Looking to history for lessons, rather than to deceive oneself via delusion about predictions is crucial. This study offers reassurance that external shocks force adaptation and innovation that ultimately provide a new path for growth and potential reward for investors.
The challenges of civil rights and the journey of Black Americans has taken center stage during the pandemic. These challenges to American society are yearning for progress, not only towards what is morally right, but also to our better economic future as a people. The LBJ civil rights legislative actions are a fascinating era for viewing the past struggle and possible future scenarios.
Nixonland by Rick Perlstein is an incredible book that illustrates the era of Federal legislative activism at its highest level. The list is amazingly long; Civil Rights Act of 1964,War on Poverty, Medicare, Medicaid, Housing Act, Voting Rights, Immigration Reform Law.
Nixonland: The Rise of a President and the Fracturing of America
Yet President Lyndon Johnson DID NOT run for re-election. It is difficult to separate his political implosion from the turmoil and difficult policy decisions driven by the Vietnam War. Whatever the cause of the collapse, the push for progressive Federal action was met with backlash. The vision of “The Great Society” was dramatically impacted by the shifting views of the American public from progressive bloom to craving for conservative nostalgia.
The late John Kenneth Galbraith, another leading critic of the Vietnam War, has called for “historical reconsideration” of the Johnson Presidency:
“In the New Deal years ethnic equality was only on the public conscience; in the Kennedy presidency it was strongly urged by Martin Luther King and many others.…It was with Lyndon Johnson, however, that citizenship for all Americans in all its aspects became a reality…[O]n civil rights and on poverty, the two truly urgent issues of the time, we had with Johnson one of the greatest changes of our time.…The initiatives of Lyndon Johnson on civil rights, voting rights and on economic and social deprivation…must no longer be enshrouded by that [Vietnam] war.”
The acts of legislation passed during the Lyndon Baines Johnson administration
For those that allow recency bias to shade their thinking, this is a great historical example of how trends break down. This is applicable to all types of movements; as my Dad used to say, “it is until it isn’t”. Hoping here for greater political unity for the country, that may be closer than it seems.
Recent issues that previously rattled the market now barely register. There has been an escalation of trade tension with China as this strange social distancing election season beckons. It seems that claiming toughness towards China is a winner politically. The trend towards de-globalization has been dramatically accelerated with global travel effectively halted and vigorous talk of bringing critical manufacturing back on shore.
The consequences of slowing or reversing globalization will be driving markets in ways that are impossible to anticipate.
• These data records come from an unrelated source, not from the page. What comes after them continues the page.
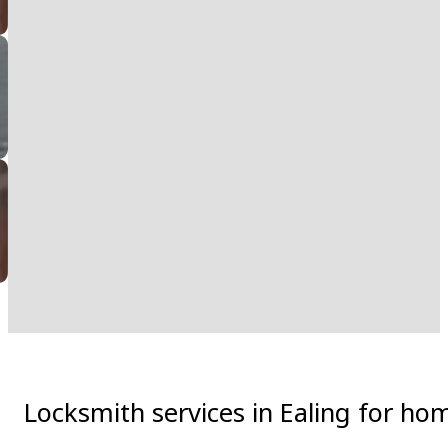
Locksmith services in Ealing for ho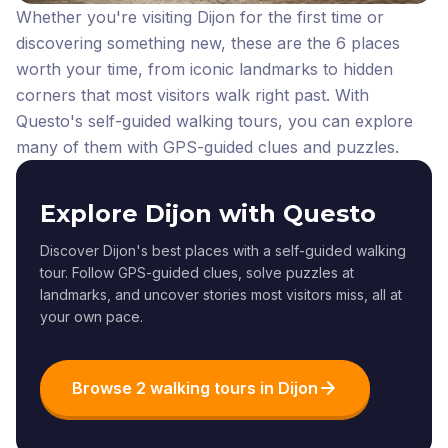
Whether you're visiting Dijon for the first time or
discovering something new, these are the 6 places
worth your time, from iconic landmarks to hidden
corners that most visitors walk right past.
With
Questo's self-guided walking tours, you can explore
many of them with GPS-guided clues and puzzles.
Explore Dijon with Questo
Discover Dijon's best places with a self-guided walking
tour. Follow GPS-guided clues, solve puzzles at
landmarks, and uncover stories most visitors miss, all at
your own pace.
Browse 2 walking tours in Dijon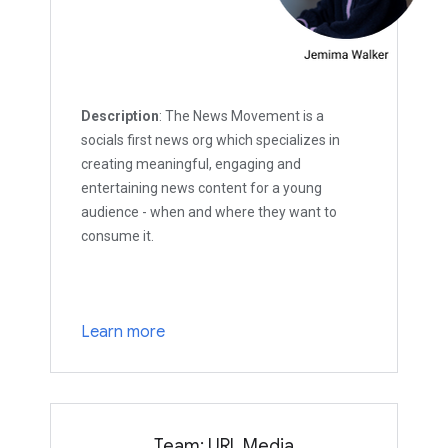
Description
: The News Movement is a
socials first news org which specializes in
creating meaningful, engaging and
entertaining news content for a young
audience - when and where they want to
consume it.
Learn more
Team: URL Media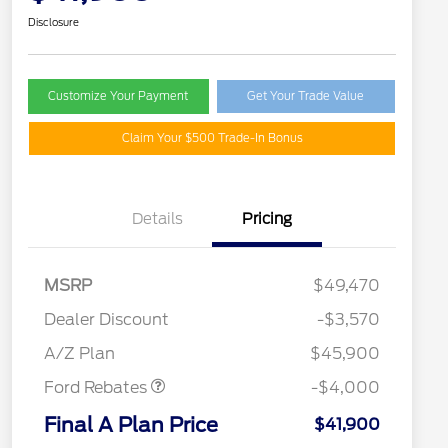
Disclosure
Customize Your Payment
Get Your Trade Value
Claim Your $500 Trade-In Bonus
Details
Pricing
MSRP
$49,470
Retail Customer Cash
$3,000
SSE Down Payment
$1,000
Dealer Discount
-$3,570
Assistance
A/Z Plan
$45,900
Ford Rebates
-$4,000
2026 Hispanic Chamber of
$1,000
Commerce Exclusive Cash
Final A Plan Price
$41,900
Reward
"Always On ICI" RCL Renewal
$750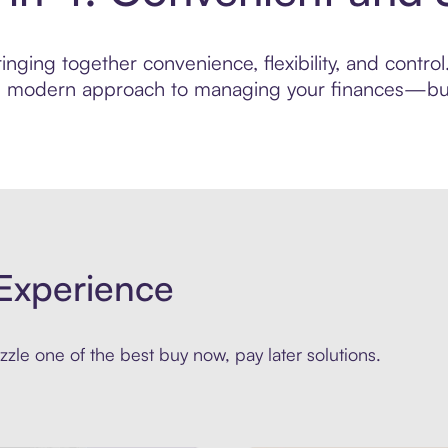
nging together convenience, flexibility, and control
ore modern approach to managing your finances—built
Experience
zle one of the best buy now, pay later solutions.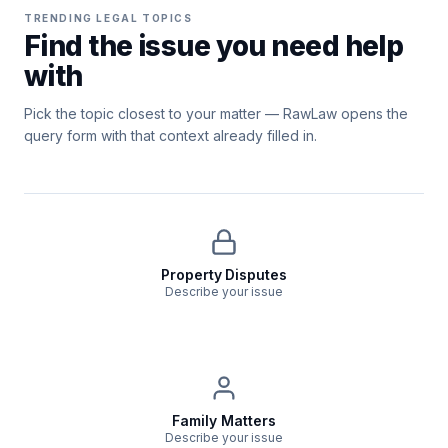
TRENDING LEGAL TOPICS
Find the issue you need help
with
Pick the topic closest to your matter — RawLaw opens the
query form with that context already filled in.
Property Disputes
Describe your issue
Family Matters
Describe your issue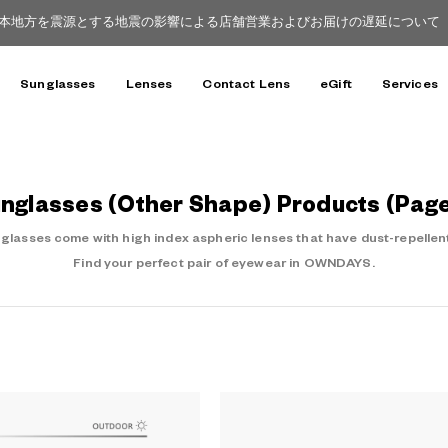
本地方を震源とする地震の影響による店舗営業およびお届けの遅延について（8
Sunglasses
Lenses
Contact Lens
eGift
Services
nglasses (Other Shape) Products (Page
asses come with high index aspheric lenses that have dust-repellent
Find your perfect pair of eyewear in OWNDAYS.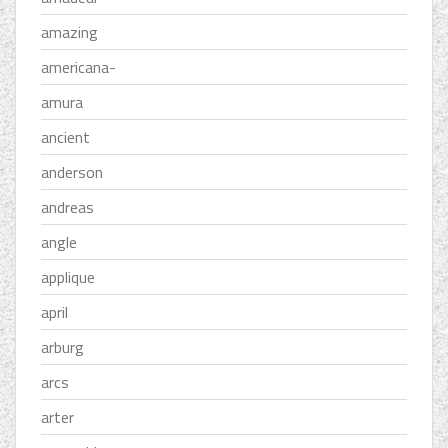
amazing
americana-
amura
ancient
anderson
andreas
angle
applique
april
arburg
arcs
arter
The 2020 election season is being muted by the call of social distancing and general reluctance of the public to gather in large groups. It is disturbing to hear accusations that the voting methods in the United States are subject to “rigging” or fraud.
The positives in development of virtual work are likely to be the lasting benefits of this struggle against the invisible enemy of COVID-19 and the graphic images of police brutality. Positive surprises on both fronts may await us. Stay patient, positive and remain invested in a future that is likely much more vibrant than we can imagine today.